Thursday, April 25, 2013

Radioactive bacteria nuke pancreatic cancer in mice

In the fight against a silent killer, you've got to resort to dirty tactics.

Pancreatic cancer is deadly because it tends to spread, or metastasise, to other parts of the body before symptoms appear. In previous work in mice, Claudia Gravekamp of the Albert Einstein College of Medicine in New York had shown that weakened listeria bacteria colonise tumour tissue but not healthy tissue. What's more, the bacteria seem to home in on the metastatic tumours.

To take advantage of this, her team have now armed the bacteria with a radioactive payload ? attaching the isotope rhenium-188 to the listeria using a type of antibody.

They seeded mice with human pancreatic tumours and then injected them daily with the souped-up bacteria for a week, giving them a week off before four more days of injections. A few days later, there were on average 90 per cent fewer metastatic tumours in this group than there were in untreated mice, and the average weights of original pancreatic tumours had decreased by 64 per cent.

A week later, the animals' livers and kidneys had completely cleared the radioactive bacteria from their systems, with no damage to either organ.

Gravekamp thinks the radiation affected metastatic tumours most because cells there were still rapidly multiplying, leaving their chromosomes more open to damage than those in healthy tissues or in the original tumour. The bacteria also play a part by producing reactive oxygen molecules that again damage the tumour's DNA.

If the approach progresses to clinical trials, says Gravekamp, the idea would be to cut out the original tumour, then clear the rest with radioactive listeria. The next step is to test this strategy in mice, as well as other isotopes such as phosphorus-32, which could be incorporated into the cell wall of the bacterium, removing the need for the antibody tether.

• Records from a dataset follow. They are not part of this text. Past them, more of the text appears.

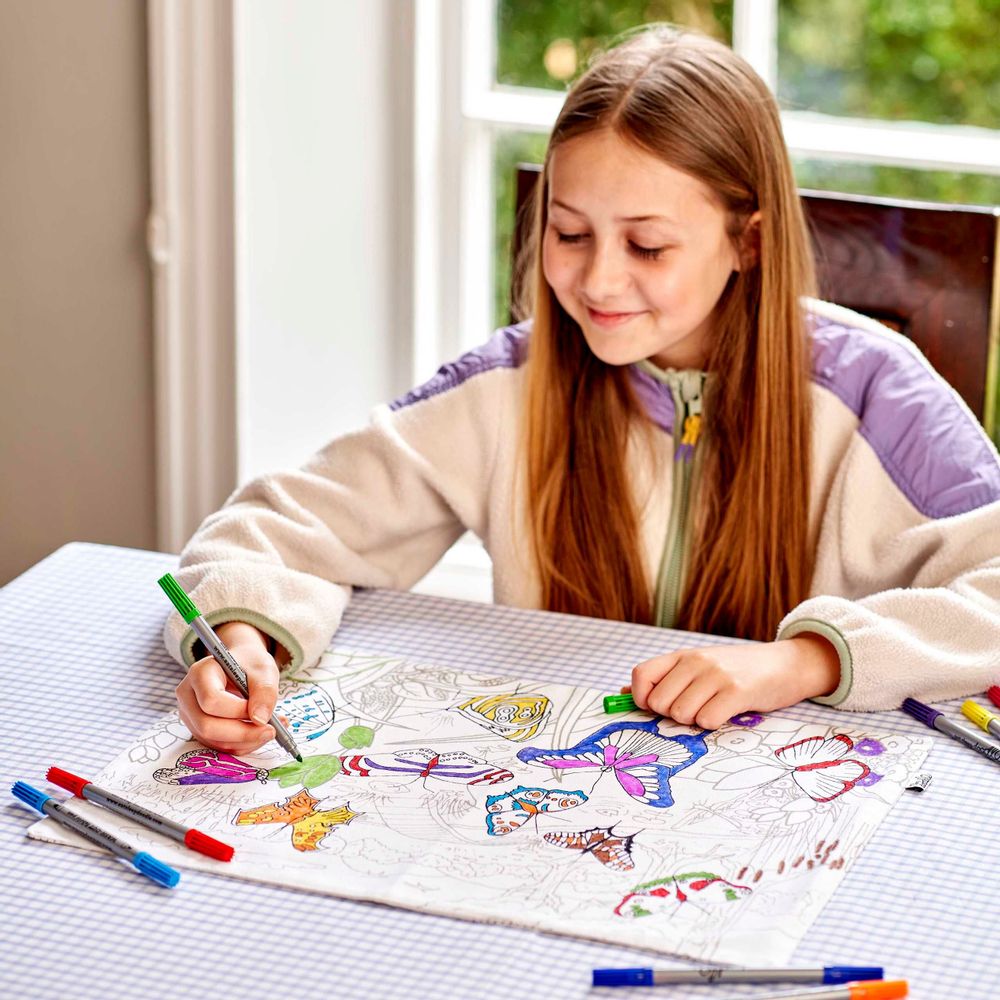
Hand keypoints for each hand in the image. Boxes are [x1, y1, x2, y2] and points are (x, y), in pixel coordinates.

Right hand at [175, 621, 280, 752]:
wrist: (241, 664)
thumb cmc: (250, 664)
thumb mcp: (263, 670)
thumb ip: (265, 692)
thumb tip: (260, 720)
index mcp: (199, 673)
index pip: (211, 700)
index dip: (238, 711)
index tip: (262, 712)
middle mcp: (188, 695)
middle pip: (206, 726)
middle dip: (242, 733)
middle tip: (271, 731)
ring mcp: (189, 715)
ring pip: (212, 740)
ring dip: (244, 742)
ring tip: (270, 730)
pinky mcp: (197, 729)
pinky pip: (217, 746)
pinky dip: (241, 745)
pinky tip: (258, 733)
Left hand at [628, 635, 840, 729]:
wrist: (785, 664)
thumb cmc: (737, 671)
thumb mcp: (698, 667)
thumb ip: (663, 679)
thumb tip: (620, 696)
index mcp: (682, 655)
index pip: (641, 675)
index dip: (642, 698)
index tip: (658, 707)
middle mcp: (696, 661)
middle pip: (659, 702)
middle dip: (672, 715)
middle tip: (694, 709)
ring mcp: (716, 675)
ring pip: (681, 714)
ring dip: (695, 720)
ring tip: (713, 708)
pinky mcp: (738, 692)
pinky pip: (707, 720)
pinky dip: (714, 724)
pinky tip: (727, 713)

"The results from this fascinating approach are encouraging, but we can't tell whether it would be safe or effective until trials are carried out in patients," says Nell Barrie, science communications manager at Cancer Research UK. "But progress is urgently needed, so new approaches like this deserve further investigation."

Journal reference: PNAS, DOI: 10.1073/pnas.1211287110

If you would like to reuse any content from New Scientist, either in print or online, please contact the syndication department first for permission. New Scientist does not own rights to photos, but there are a variety of licensing options available for use of articles and graphics we own the copyright to.

Have your say

Only subscribers may leave comments on this article. Please log in.

Only personal subscribers may leave comments on this article

Subscribe now to comment.

All comments should respect the New Scientist House Rules. If you think a particular comment breaks these rules then please use the "Report" link in that comment to report it to us.

If you are having a technical problem posting a comment, please contact technical support.

Source: http://feeds.newscientist.com/c/749/f/10897/s/2b11528c/l/0L0Snewscientist0N0Carticle0Cdn234160Eradioactive0Ebacteria0Enuke0Epancreatic0Ecancer0Ein0Emice0Bhtml0Dcmpid0FRSS0QNSNS0Q20A120EGLOBAL0Qonline0Enews/story01.htm

The Following Anna Burns Welker Martin Luther King, Jr. Mlk Quotes Elder Scrolls Online joe biden michelle obama

No comments:

Post a Comment

Note: Only a member of this blog may post a comment.